Edwards draws on memories and narratives from growing up on a large council estate in 1980s Wales, against a political backdrop of Thatcherite Britain. Past generations of Edwards’s family worked at the Ebbw Vale Steel Works, but they would leave for Cardiff when his father was 10 years old. Finally, the Steel Works was demolished to make way for the Conservatives’ National Garden Festival initiative in 1992. The sculpture ‘trailing past’ (2021) recalls the personal ruptures brought forth by the transformation of post-industrial towns and the displacement of communities as a result. Borrowing its repeated funnel-like form from a condensing plant on the Ebbw Vale site, the work pays homage to this lost place and its people. In the spaces between the lattice structure on the sculpture’s surface, Edwards has applied tiny snippets of images and text extracted from his personal archive such as old family photographs, archival images of the Ebbw Vale condensing plant, extracts from Aneurin Bevan’s 1952 ‘In Place of Fear’, and the Labour Rose. The compilation of these fragments sensitively historicises the minutiae of a working-class experience. To re-inscribe and memorialise such experience is to resist the insidious violence of a cultural amnesia and exemplifies Edwards’s subtle political imagination.
Social history and autobiographical narrative interweave in ‘Inheriting Absence (Glasses)’ (2021), a sculpture featuring the toasting glasses used at the artist’s parent’s wedding in 1980. They are encased in Perspex, whose surfaces are printed with sepia-toned photographs from the wedding. Edwards has long referred to his sculptures as vessels. Their materiality channels Edwards’s own version of a working-class perspective, which he has described bluntly as “not expecting much”. This phrase repeatedly appears in the exhibition. ‘Not Expecting Much’ (2021) hand-painted and resonant in the company of his intimately scaled, personally imbued sculptures, is a copy of his son Albert’s handwriting. Like with ‘Undo Things Done (preparatory studies)’ (2021) – based on something his father used to say to him – these works reflect on relationships between father and son, what we inherit and pass along, and the artefacts of behaviour we try to leave behind.
Edwards is particularly drawn to the monstrance, a liturgical vessel used in the Catholic religion to display the Sacred Host, a small disc of bread which is transformed into the body of Christ during Mass. Sitting at the altar of his local church, Edwards would have seen one of these each Sunday for sixteen years. Edwards’s ‘Monstrance’ sculptures, made in layers of printed greyboard, borrow the original form’s radiating lines, but here their central volume remains empty.
These empty ‘Monstrance’ sculptures are covered in fragments of images collaged from the artist’s archive.

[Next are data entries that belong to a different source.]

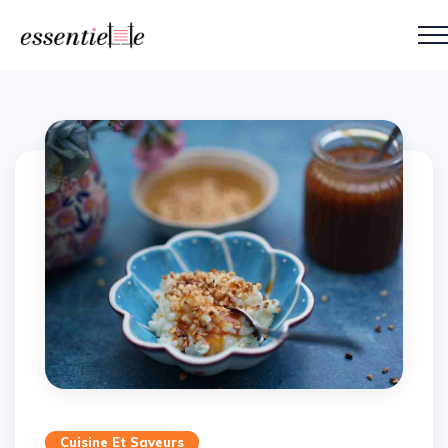
Cuisine Et Saveurs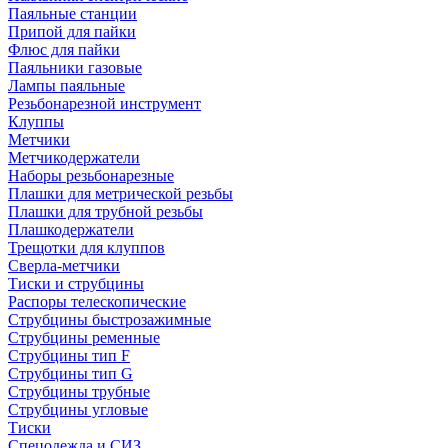
Паяльные станции
Припой для пайки
Флюс для пайки
Паяльники газовые
Лампы паяльные
Резьбонарезной инструмент
Клуппы
Метчики
Метчикодержатели
Наборы резьбонарезные
Плашки для метрической резьбы
Плашки для трубной резьбы
Плашкодержатели
Трещотки для клуппов
Сверла-метчики
Тиски и струбцины
Распоры телескопические
Струбцины быстрозажимные
Струбцины ременные
Струбцины тип F
Струбцины тип G
Струбцины трубные
Струбцины угловые
Тиски
Спецодежда и СИЗ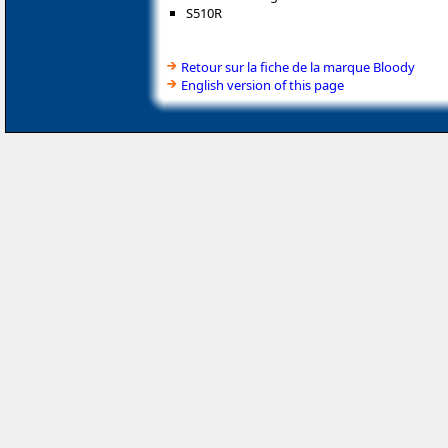
S510R
Retour sur la fiche de la marque Bloody
English version of this page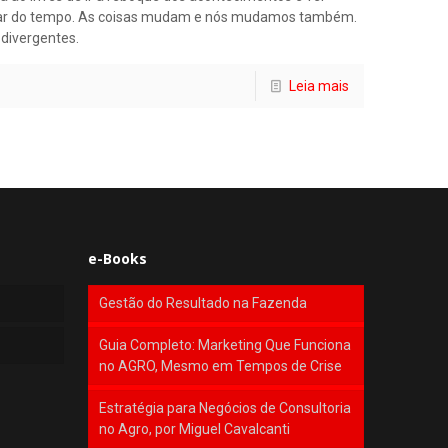
ançar do tempo. As coisas mudam e nós mudamos também.
divergentes.
Leia mais
e-Books
Gestão do Resultado na Fazenda
Guia Completo: Marketing Que Funciona
no AGRO, Mesmo em Tempos de Crise
Estratégia para Negócios de Consultoria
no Agro, por Miguel Cavalcanti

Parts of the Steel Works, family photographs, excerpts from newspapers, text from previous works such as ‘Free School Meals’ (2019), extracts from his father’s Personal Independence Payment (PIP) and one of his betting slips, and UN from The Sun’s masthead, reappear. In ‘Monstrance (i)’ (2021), the word ‘again’ is repeated three times, in the form of a newspaper clipping from the Daily Mirror, reporting the 2015 UK general election, won by the Conservative party, again. For Edwards, past political and personal landscapes continue to haunt the present. The artist’s subtle poetics suggest narrative reanimations, paths out of this endless cycle.